Halloween trick-or-treaters face heavy rain – see if YOU will suffer wet night with our UK weather maps

Trick-or-treaters will have to wrap up warm on Wednesday night as wintry showers will pour across the the UK.

Wednesday daytime will be a very un-spooky bright and clear day for most areas in Britain.

But then certain areas will become wet and cold as night falls, with temperatures set to fall to a chilly 5C.

A Met Office spokesperson said: “As we get into the evening there’s a chance that we might see some showers around South East England and it’s going to be a breezy night for the North.

"In parts of London, the South East and East Anglia there’s certainly going to be a risk of some showers and maybe some heavier rains, particularly further South, perhaps down on the Kent coast."

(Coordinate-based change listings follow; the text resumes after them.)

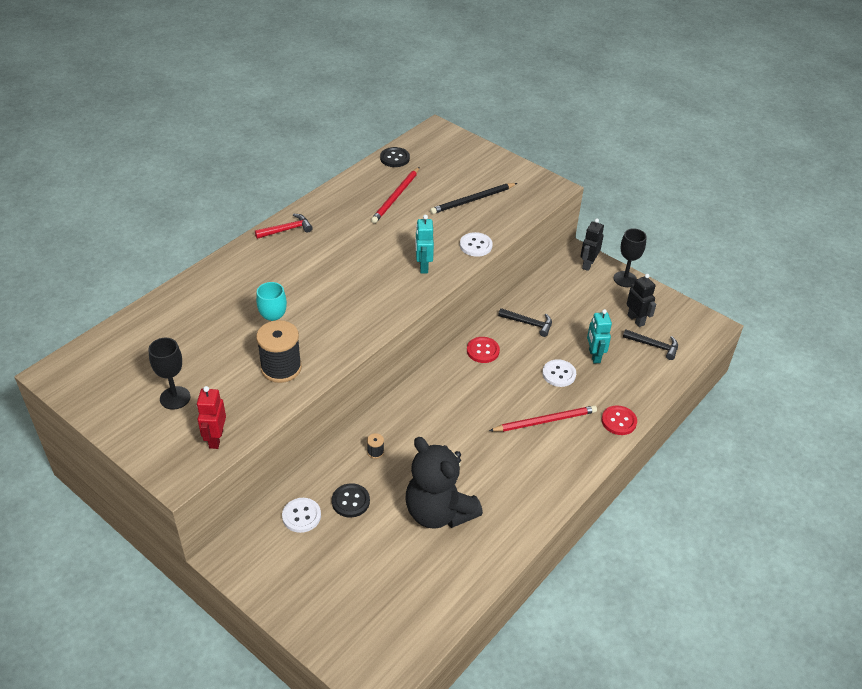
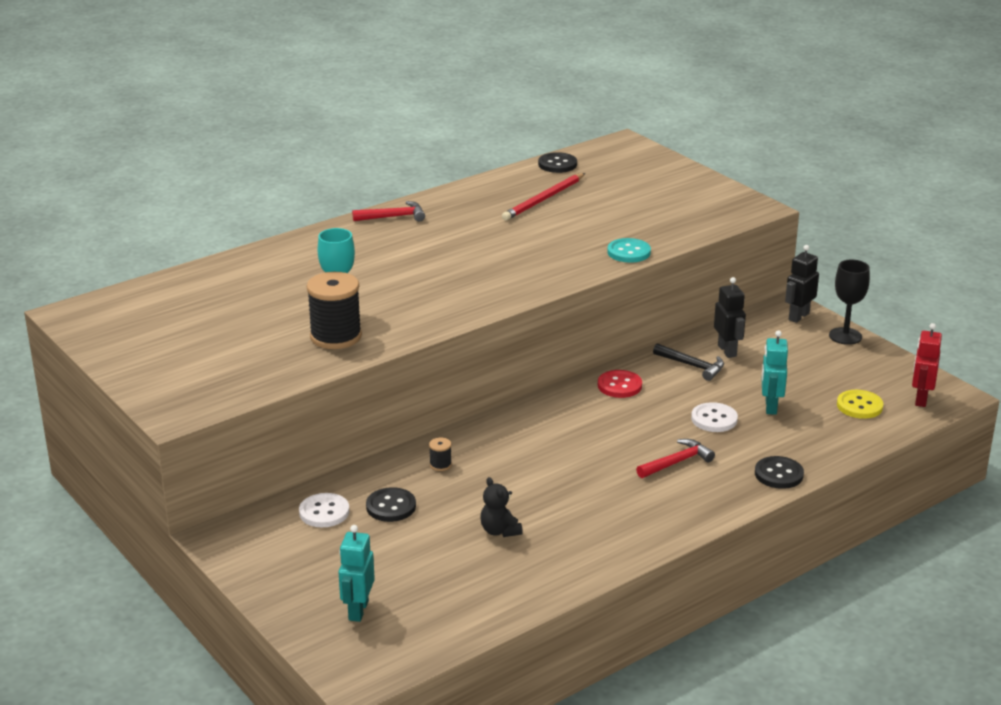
camera: 15 degrees right, 15 degrees down
(175, 398) = (199, 348): black goblet -> none
(215, 439) = (232, 388): red robot -> red robot (920, 399)
(423, 266) = (552, 265): turquoise robot -> turquoise robot (358, 610)
(438, 512) = (500, 531): black teddy bear -> black teddy bear, size x0.42
(472, 200) = (642, 210): black pencil -> none
(476, 245) = (629, 252): white button -> turquoise button
(545, 421) = (677, 462): red pencil -> red hammer
(619, 421) = (778, 474): red button -> black button
(636, 320) = (844, 378): black robot -> black robot (727, 351)
(654, 346) = (859, 406): black hammer -> yellow button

Temperatures on Wednesday during the day are expected to be fairly average for this time of year at around 13C for most of Britain.

But then another cold night will set in on Halloween as the mercury falls to around 5C overnight.

Though October 31 will actually be much warmer than nights leading up to it as the coldest night of autumn was clocked in Wales last night where a freezing -7.3C was recorded in Sennybridge.

The scarier weather will actually come later this week when Hurricane Oscar blasts the North with gale-force 70mph winds.

Torrential rain and extremely powerful winds are expected to hit the Western Isles and Highlands of Scotland, where gusts of 70mph or stronger are very likely on Friday and into the weekend.

But because of the volatile nature of the storm, Brits are advised to look out for severe weather warnings later in the week as the track of Oscar becomes clearer.

Alex Burkill of the Met Office said: "We probably aren't going to be issuing any warnings today for it, because there's quite a lot of uncertainty and the track could change again and it could come further South in which case we'll be changing our story because then it will affect more people.

"If the track that we're forecasting at the moment is what happens, then warnings would be required."